In a recent case, the executors of a woman's estate have been ruled to be liable for Inheritance Tax (IHT) on the value of her pension fund, after she failed to take her pension when she was terminally ill.

The woman was diagnosed with cancer five months before her 60th birthday, the normal retirement date for her pension. She took no action at all in relation to taking the pension, although she received the usual pre-retirement options pack. Evidence was produced that she did not consider herself to be critically ill at her normal retirement date and that she had sufficient savings to make taking the pension unnecessary. She died ten months after she became entitled to the pension.

The pension policy commenced when the woman was 53 years old and it was set up from its commencement so that, in the event that she died before taking it, its value was to be passed into a trust for her beneficiaries. This is a common IHT planning device, which has been used to keep pension assets outside the IHT net.
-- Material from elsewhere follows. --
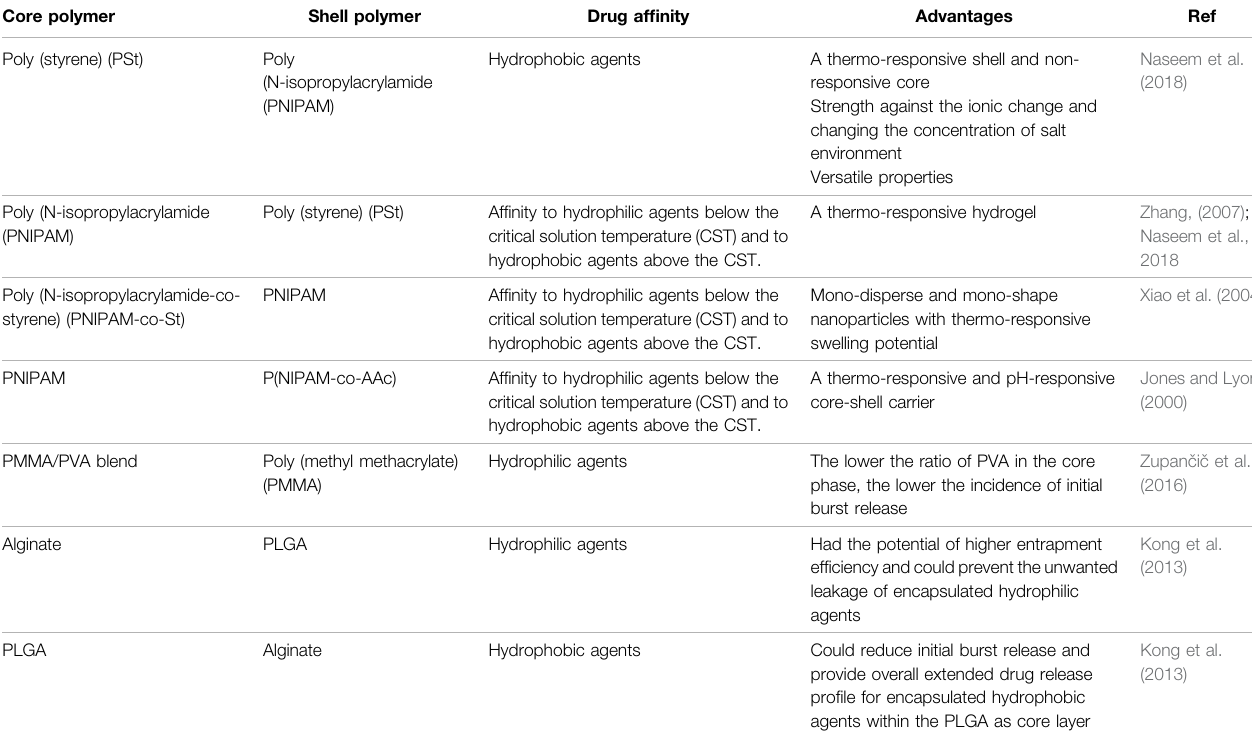
TABLE 3 | Different polymers which were used in the fabrication of core-shell polymeric carriers as novel drug delivery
The woman’s executors attempted to pass the value of the pension to her beneficiaries outside the estate, but HM Revenue and Customs (HMRC) argued that by not taking the pension, she had made a ‘transfer of value’ to the beneficiaries. The First Tier Tax Tribunal accepted HMRC’s argument that she had made a transfer of value because there had been a ‘disposition…which resulted in a loss of value’ to her estate. They argued that the three criteria for a disposition being made had been met, as follows:

  • There was a deliberate omission to exercise a right;
  • This resulted in the value of the disponor’s estate being diminished; and
  • The omission led to the value of another person’s estate or settled property becoming increased in value.
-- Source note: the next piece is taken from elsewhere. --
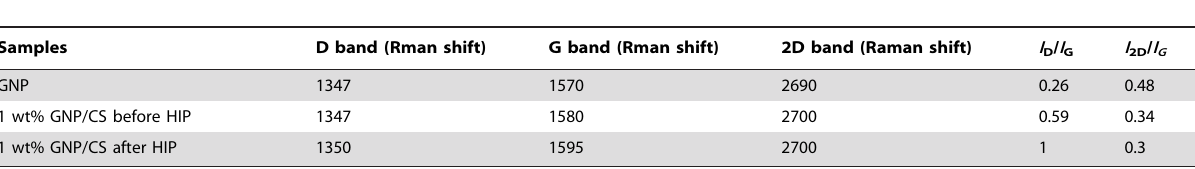
Table 1. Peak position of the D and G bands and intensity ratios of I D / I G and I 2D / I G .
In his discussion of the applicable law, the judge commented that when dealing with acts of omission, the section of the Inheritance Act 1984 that reads ‘unless it is shown that the omission was not deliberate’ means that ‘an omission is to be treated as deliberate unless it can be shown not to have been deliberate’. In other words, the burden of proof that the woman’s omission to take the pension was not deliberate fell on her executors. As they were unable to demonstrate this, the value of the pension became part of her estate for tax purposes.